2011-04-13 Thread Corey Ballou
I'm still looking for a community leader answer on this one.

On Apr 11, 5:50 pm, Corey Ballou  wrote:
> Thanks for the reply, I appreciate it.
>
> I have concerns regarding the streaming APIs, which mainly concern the
> following:
>
> * usage of logical OR when using locations
> * firehose limitations
> * the user’s location field is not used to filter tweets
> * increased application complexity for parsing the resulting stream of
> data back out into individual searches
>
> I know that the Search API is not Twitter's preferred choice, but it's
> currently returning the best applicable results for my application.
> It's also worth noting that the API recently received a drastic
> improvement to speed which should theoretically relax the strain on
> the API:
>
> http://engineering.twitter.com/2011/04/twitter-search-is-now-3x-faste...
>
> I guess I'm mainly interested in knowing whether @twitterapi will
> allow me to use the Search API in the manner I indicated above?
> Essentially I would be willing to guarantee the application worker
> nodes handles 420 rate limiting errors accordingly while still
> supporting multiple twitter accounts and searches.
>
> On Apr 11, 1:05 pm, "M. Edward (Ed) Borasky" 
>
>
>
>
>
>
> research.net> wrote:
> > I don't see an answer here, but I'll tell you how *I* would go about
> > implementing this:
>
> > 1. Switch to the Streaming API. Using Search in an application puts a strain
> > on Twitter's servers and makes it difficult to Twitter to manage capacity.
> > That's why it's rate-limited and why the rate limits aren't publicly
> > disclosed.
>
> > 2. If your application is a desktop application, use User Streams. If it is
> > a server, use User Streams on a desktop or the low-frequency free access to
> > Streaming on a server to prototype and develop. Your target for a server
> > will be Site Streams, but that's in closed beta at the moment IIRC.
>
> > 3. *Concurrently with development*, your business development / sales /
> > marketing / planning people, or yourself, if it's a one-person shop, should
> > be negotiating with Twitter for access to Site Streams, I'm assuming an
> > "agile" development methodology - customer-in-the-loop - and one of the
> > parties that needs to be in the loop is Twitter for Site Streams. You simply
> > *can't* build an at-scale Twitter application without direct business
> > discussions with Twitter!
>
> > On Mon, Apr 11, 2011 at 8:14 AM, Corey Ballou  wrote:
> > > I tried speaking with Ryan Sarver directly, but he's forwarding me
> > > here to the community advocates to answer. I believe this answer will
> > > need to come top down from Twitter, as it's your rate limiting that
> > > I'm most worried about.
>
> > > I have a technical question for all of you in regards to the Search
> > > API as I want to maintain full compliancy. Currently, the old Search
> > > API implementation (albeit slower) provides a fuller result set and
> > > allows for more flexibility in the types and combinations of searches
> > > allowed. The manner I have developed my application would allow for a
> > > number of daemonized worker instances running on different IP
> > > addresses to make calls to the search API on behalf of the stored
> > > OAuth credentials to avoid rate limiting issues.

—————

> **Your tasks**:
1. From the Search API thread, set down the part that opens with the words containing "On Apr 11, 5:50 pm, Corey" and closes with "for my application.".
2. Summarize the Search API thread in two sentences.
The data is not needed for this.

> **Recorded information**:
—————

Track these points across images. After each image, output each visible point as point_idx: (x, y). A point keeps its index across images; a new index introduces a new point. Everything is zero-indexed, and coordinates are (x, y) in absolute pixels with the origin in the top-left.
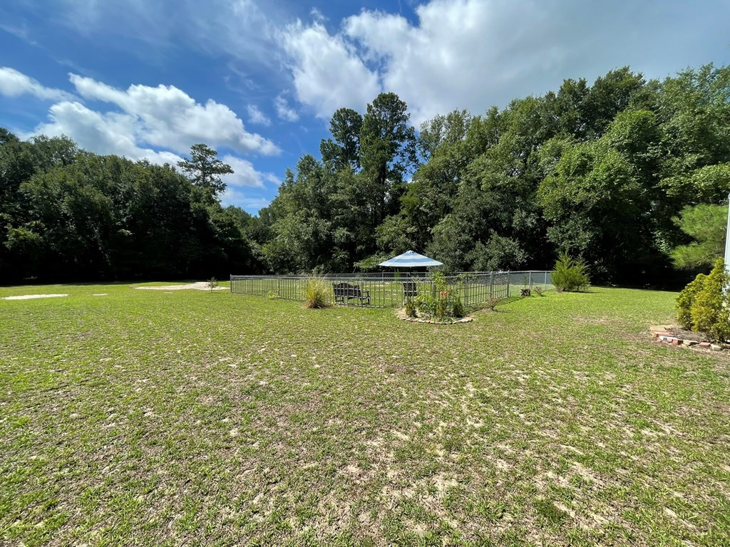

—————

> **Task answers**:
1.
On Apr 11, 5:50 pm, Corey Ballou  wrote:
> Thanks for the reply, I appreciate it.
>
> I have concerns regarding the streaming APIs, which mainly concern the
> following:
>
> * usage of logical OR when using locations
> * firehose limitations
> * the user’s location field is not used to filter tweets
> * increased application complexity for parsing the resulting stream of
> data back out into individual searches
>
> I know that the Search API is not Twitter's preferred choice, but it's
> currently returning the best applicable results for my application.

2. Corey Ballou is still waiting for a community leader to say whether Twitter will permit an application design in which several daemonized worker instances on different IP addresses call the Search API for stored OAuth credentials, citing concerns about the streaming APIs. In an earlier reply, Ed Borasky recommended switching to the Streaming API, prototyping with User Streams or low-frequency Streaming access while targeting Site Streams, and negotiating with Twitter for Site Streams access during development.